Все это выставляет женевских священников не в самом лучшем свете. Смелыми их явно не назовешь. Разгневаны и народ, и Совет, что, кстати, видно по многословным повторам секретаря! И как ведет себя Кальвин? 30 апреля пасторам поручили предложить одного из своих коллег душепопечителем в чумной лазарет. Уже настал июнь, и никто из них не выразил готовность исполнить этот долг, а иные говорили, что лучше пойдут к дьяволу или на виселицу, только не в прибежище для чумных. Какая возможность для Кальвина совершить подвиг и вызваться самому! Мы не знаем, выражал ли он в Женеве вслух те мысли, о которых писал Пьеру Вире. Но прошел месяц, его освободили от службы в лазарете, никто другой идти не возжелал, и удалось бы избежать весьма неприятного впечатления, вызванного трусливым поведением духовенства, нарушившего клятву, если бы Кальвин только заявил во всеуслышание – как позднее, правда, после протестов коллег, сделал его преемник Беза: «Я отказываюсь от своего исключительного положения! Я сам выйду навстречу опасности!» И можно ли оправдать то, что Кальвин лишь выражает мнение братии, забывшей о долге и деле, и ничем не показывает негодования, чего можно было бы ожидать от главы Церкви? Он, столь жестоко клеймивший нарушителей догмы, он, стремившийся столь сурово карать преступивших закон, всего лишь говорит, что им недостает мужества пойти в чумной ад, – всем, и ему в том числе! Совет принимает решение: молить Бога, чтобы впредь Он дал клирикам мужество исполнять свой долг, это решение позорным пятном ложится на всех клириков – и Кальвин молчит! Он не возражает ни единым словом! Нарушение обетов остается безнаказанным! Где знаменитая пасторская верность, не дающая оставить паству в смертельной опасности? В его поведении не вижу даже ее следа[819]

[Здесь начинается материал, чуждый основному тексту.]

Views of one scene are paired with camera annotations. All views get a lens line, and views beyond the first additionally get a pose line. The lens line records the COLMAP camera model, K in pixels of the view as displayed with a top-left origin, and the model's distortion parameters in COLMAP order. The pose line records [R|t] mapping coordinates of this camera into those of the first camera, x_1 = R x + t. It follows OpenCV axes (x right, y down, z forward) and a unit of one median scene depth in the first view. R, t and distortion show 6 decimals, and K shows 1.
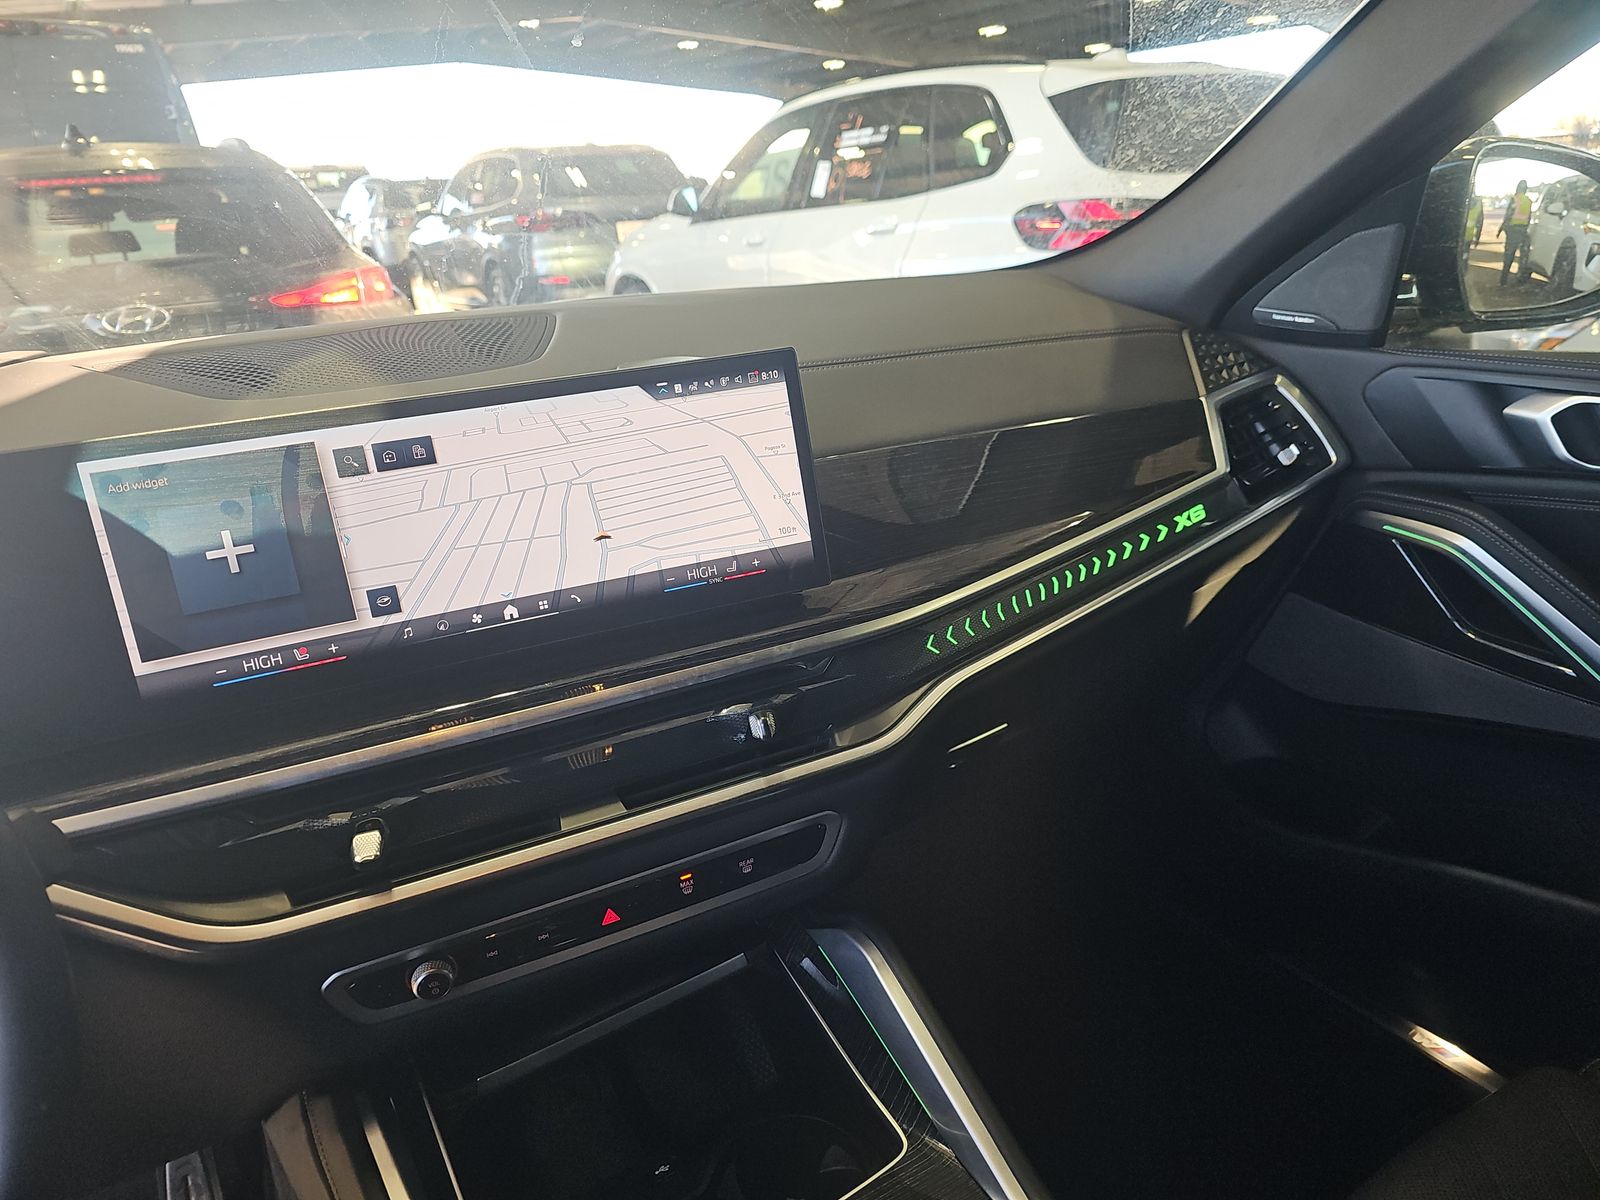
lens RADIAL K [[1033.9, 0, 801.9], [0, 1033.9, 592.1], [0, 0, 1]] dist [0.002762, -0.004781]
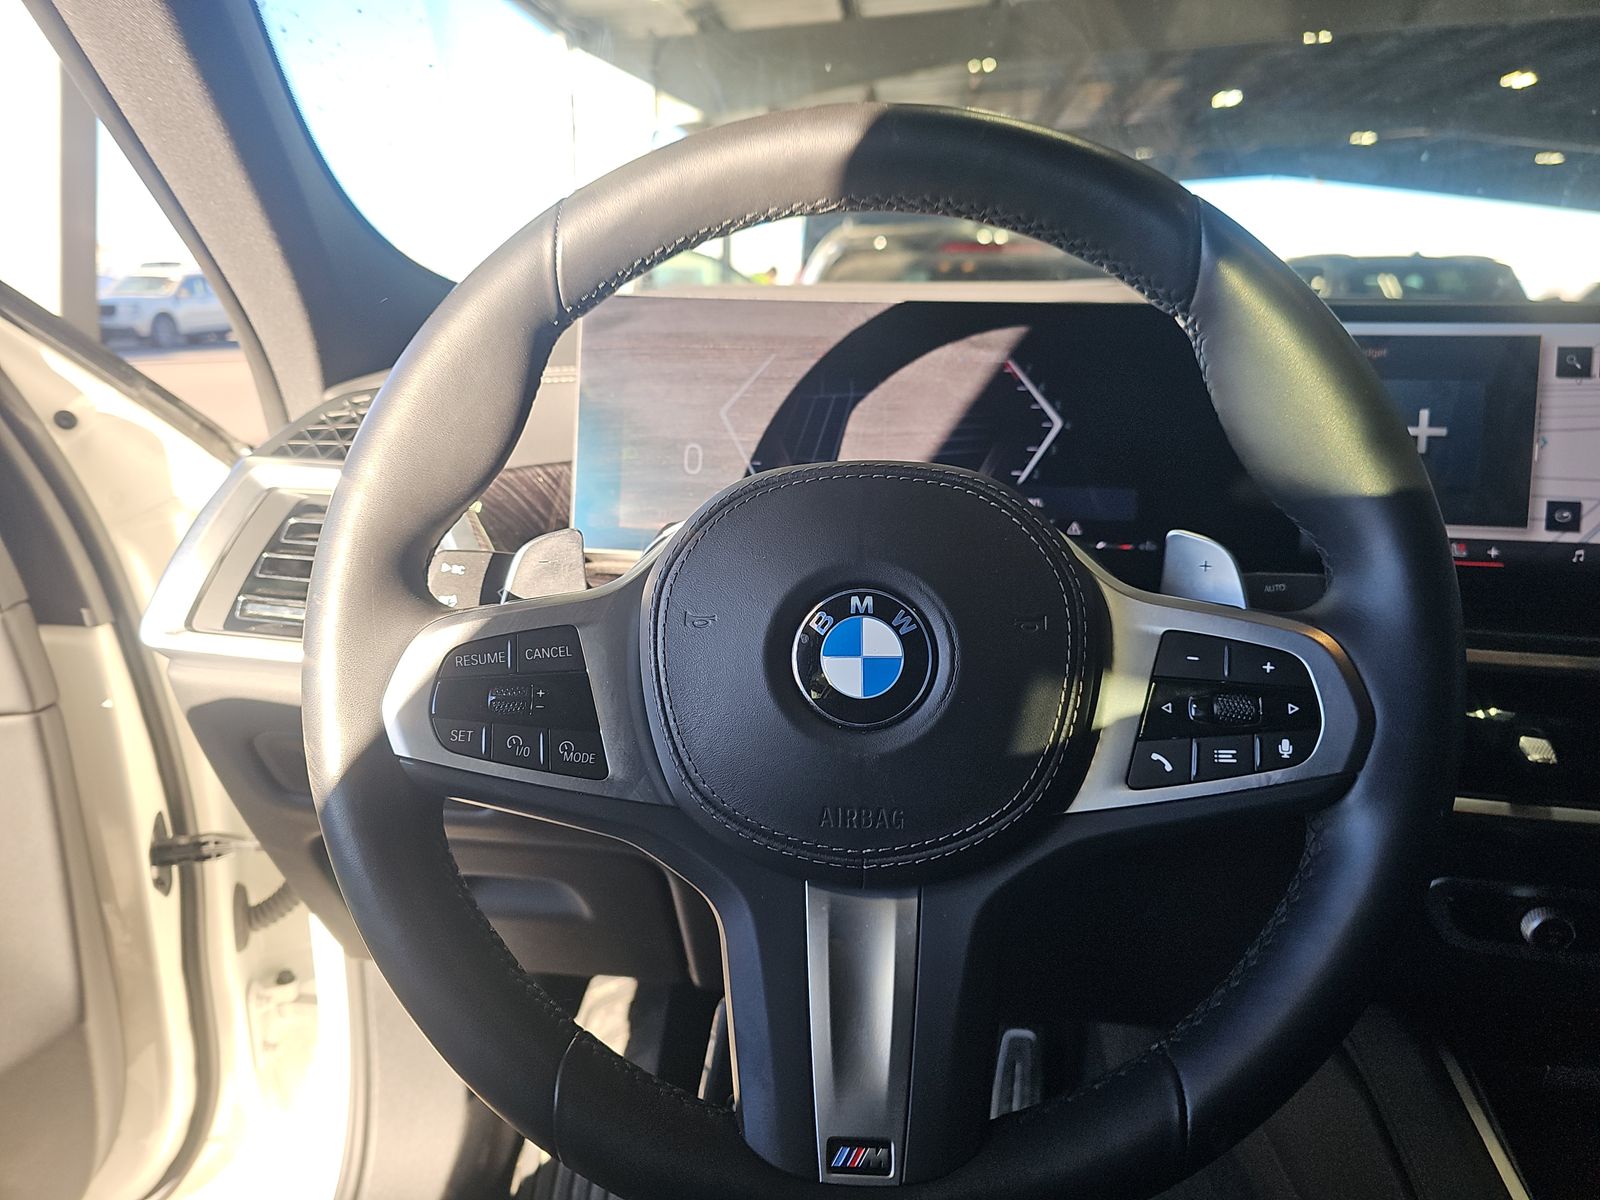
lens RADIAL K [[1033.9, 0, 801.9], [0, 1033.9, 592.1], [0, 0, 1]] dist [0.002762, -0.004781]
pose [[0.798256, 0.212262, -0.563677, -0.412878], [-0.275199, 0.960984, -0.027850, 0.286837], [0.535773, 0.177355, 0.825526, -0.111254]]
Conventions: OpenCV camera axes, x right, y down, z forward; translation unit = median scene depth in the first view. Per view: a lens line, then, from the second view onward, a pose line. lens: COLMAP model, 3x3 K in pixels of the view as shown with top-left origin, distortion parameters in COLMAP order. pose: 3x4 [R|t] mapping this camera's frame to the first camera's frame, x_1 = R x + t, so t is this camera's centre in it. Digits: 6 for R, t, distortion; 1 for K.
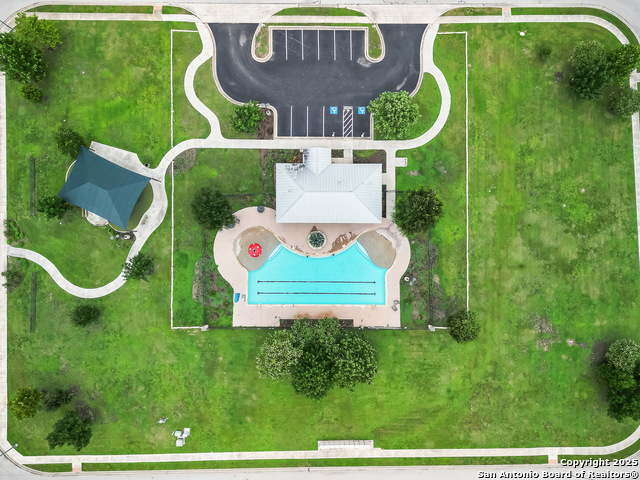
lens RADIAL K [[450.7, 0, 320.0], [0, 450.7, 240.0], [0, 0, 1]] dist [0.067885, -0.065564]
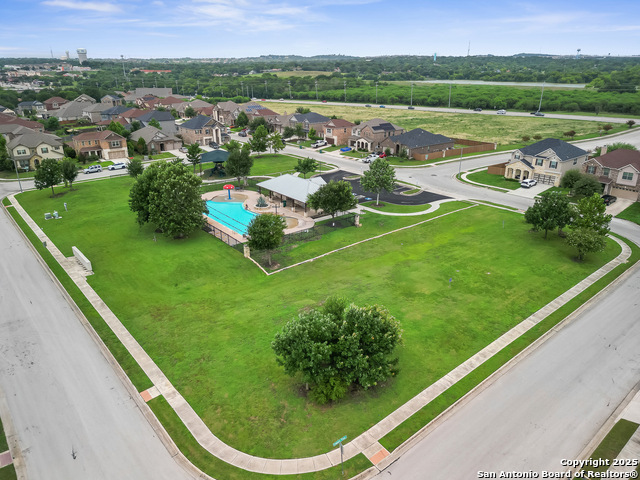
lens RADIAL K [[450.7, 0, 320.0], [0, 450.7, 240.0], [0, 0, 1]] dist [0.067885, -0.065564]
pose [[0.631566, 0.272295, -0.725934, 0.966842], [-0.774128, 0.273414, -0.570938, 0.575453], [0.043017, 0.922551, 0.383470, 0.629672]]
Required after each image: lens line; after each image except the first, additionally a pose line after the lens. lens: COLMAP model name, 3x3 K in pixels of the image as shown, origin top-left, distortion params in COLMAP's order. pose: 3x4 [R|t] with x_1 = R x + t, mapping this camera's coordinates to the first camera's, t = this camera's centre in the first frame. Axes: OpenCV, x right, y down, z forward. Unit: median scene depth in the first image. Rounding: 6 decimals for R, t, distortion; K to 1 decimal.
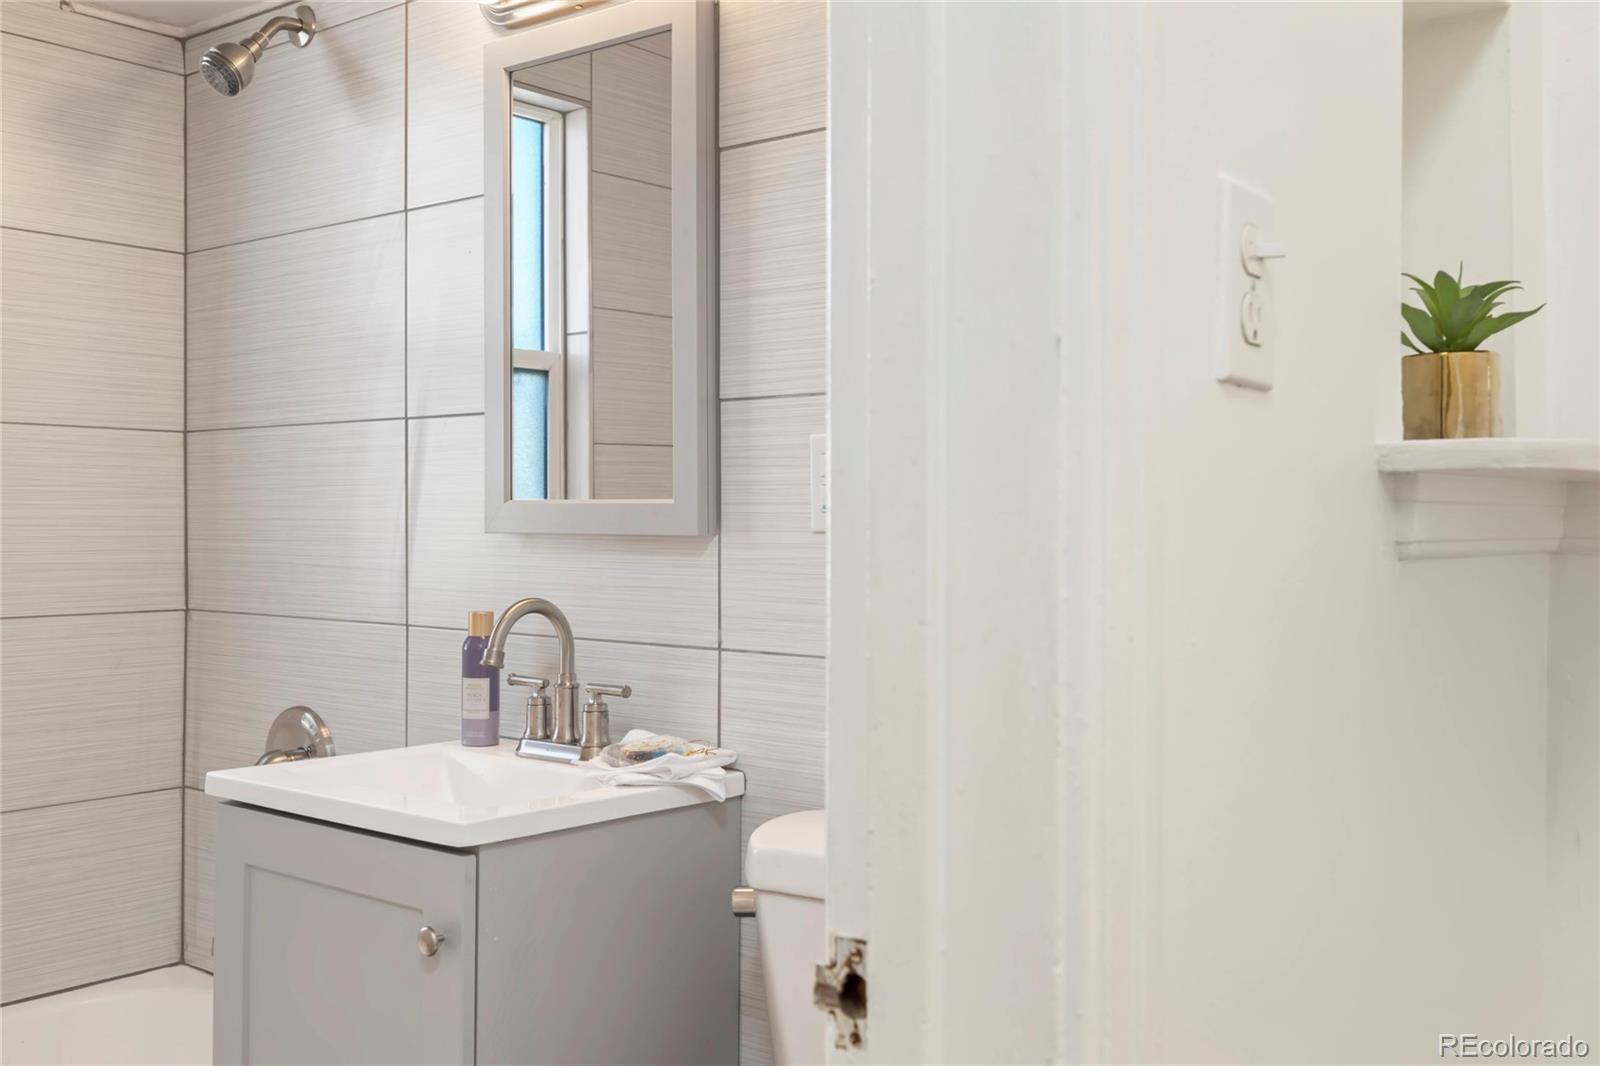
lens RADIAL K [[1557.3, 0, 802.9], [0, 1557.3, 527.3], [0, 0, 1]] dist [0.009446, -0.008882]
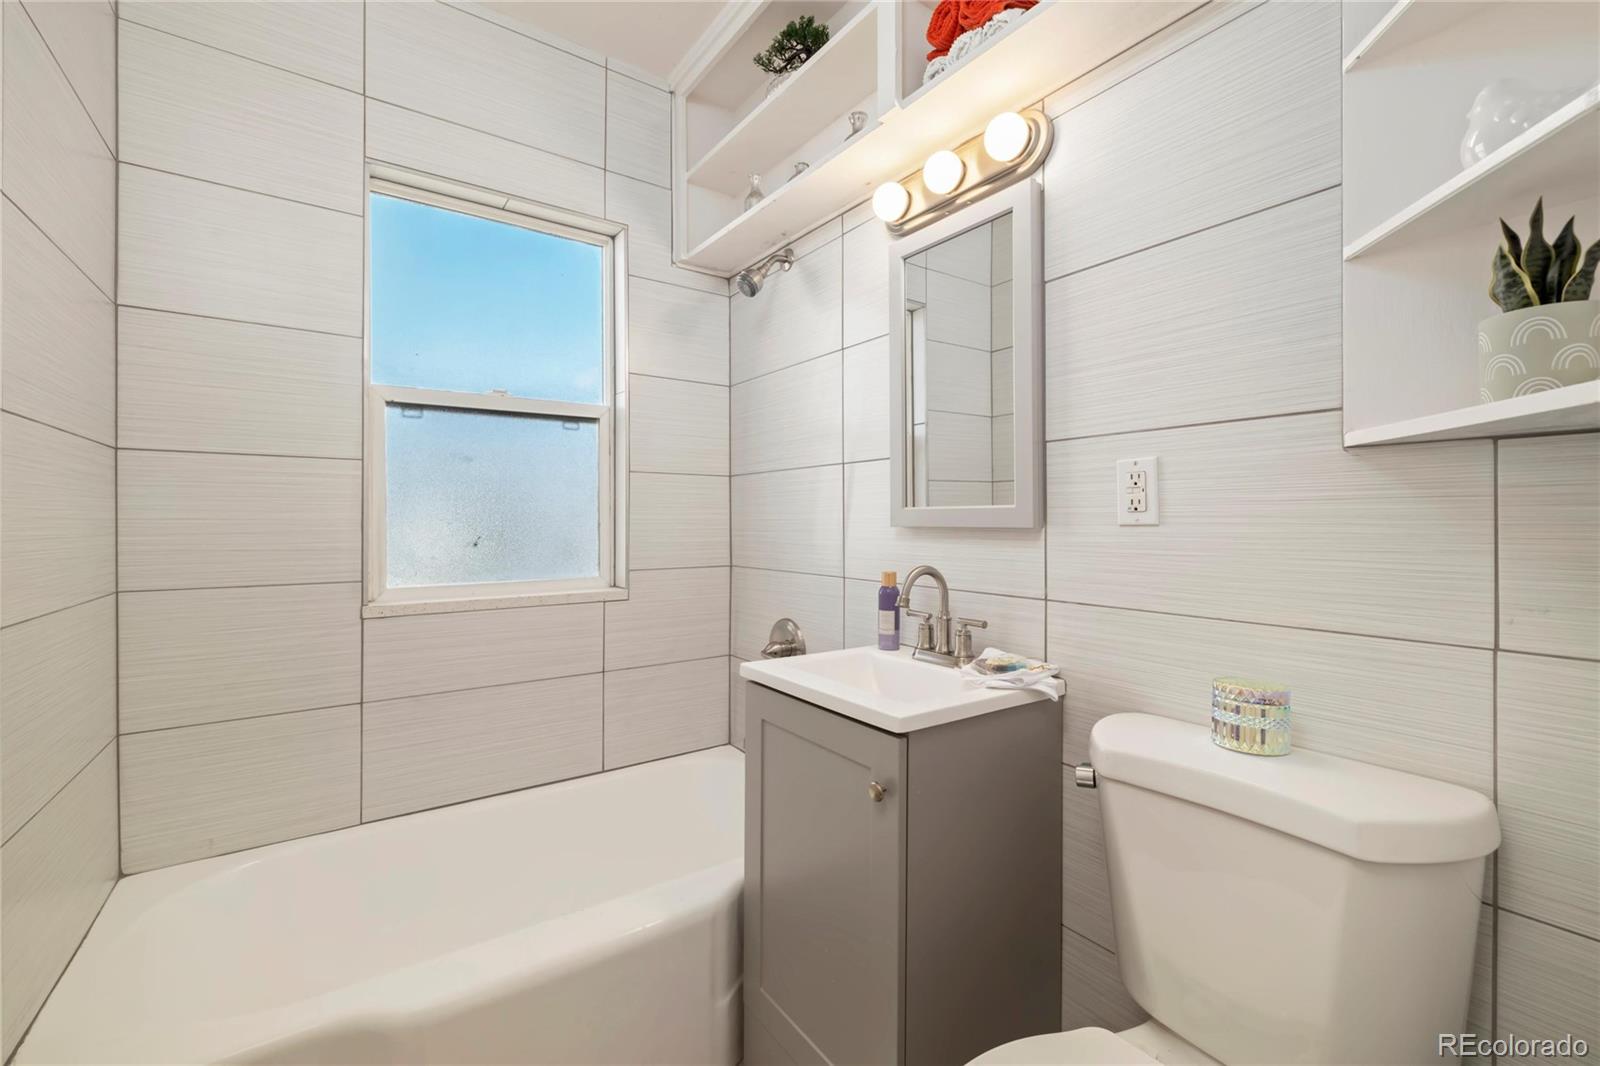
lens RADIAL K [[696.7, 0, 803.8], [0, 696.7, 526.3], [0, 0, 1]] dist [0.001214, -0.000198]
pose [[0.962732, -0.002586, -0.270446, -0.093598], [0.003051, 0.999995, 0.001300, 0.002111], [0.270441, -0.002076, 0.962734, 0.243594]]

. Ясно, что Кальвин, в соответствии с правом сеньора, хотел сохранить свою жизнь ради дела, но это означает, что реформаторские и политические интересы были сильнее душепопечительских. Когда началась чума, Цвингли поторопился к общине, хотя и понимал свою безусловную необходимость для новой веры. Кальвин, глава Церкви, допустил презрение опасного долга и не выразил ни малейшего протеста, когда его клириков не наказали ни за нарушение обета, ни за трусость!Да, здесь он и правда смягчил суровость женевского правосудия, только вряд ли можно считать этот способ подходящим.
Решение Совета молиться Богу о мужестве женевских клириков как-то подразумевает, что у тех чувство избранности не слишком-то одолевало страх, – особенно если вспомнить, что Кальвин выступал против страха смерти и уверял, что верные должны даже алкать смерти[820]
. Мы уже говорили, что Кальвин боялся колдовства, а время от времени на него накатывали приступы страха. То, что Кальвин относил к самым страшным адским мучениям ужас перед божественной молнией[821], говорит о том, как хорошо ему были знакомы страдания, вызванные страхом.Говоря в целом, религиозное рвение Кальвина одолело страх. Католические навязчивости он в значительной степени преодолел, вот только сам создал что-то подобное новому католичеству в чудовищно узкой и жесткой системе навязчивых идей, и это особенно видно в том, как он понимает Церковь. Он не страдал неврозом навязчивых состояний, но характер его явно был компульсивным. Фрейд определяет этот тип так: «Он отличается господством “Сверх-Я”, которое при сильном конфликте отделяется от “Я”. В таком человеке господствуют страх, рожденный совестью, заменяющий страх утратить любовь. Он проявляет внутреннюю зависимость вместо внешней, он в высшей степени независим и в социальной сфере становится двигателем культуры, большей частью консервативным»[822]
. Компульсивный тип нарцисса Фрейд описывает так: «Он представляет культурно ценную вариацию: к внешней независимости и принятию во внимание требований совести он добавляет способность к энергичной деятельности и усиливает “Я” в его противостоянии со “Сверх-Я”» (с. 118).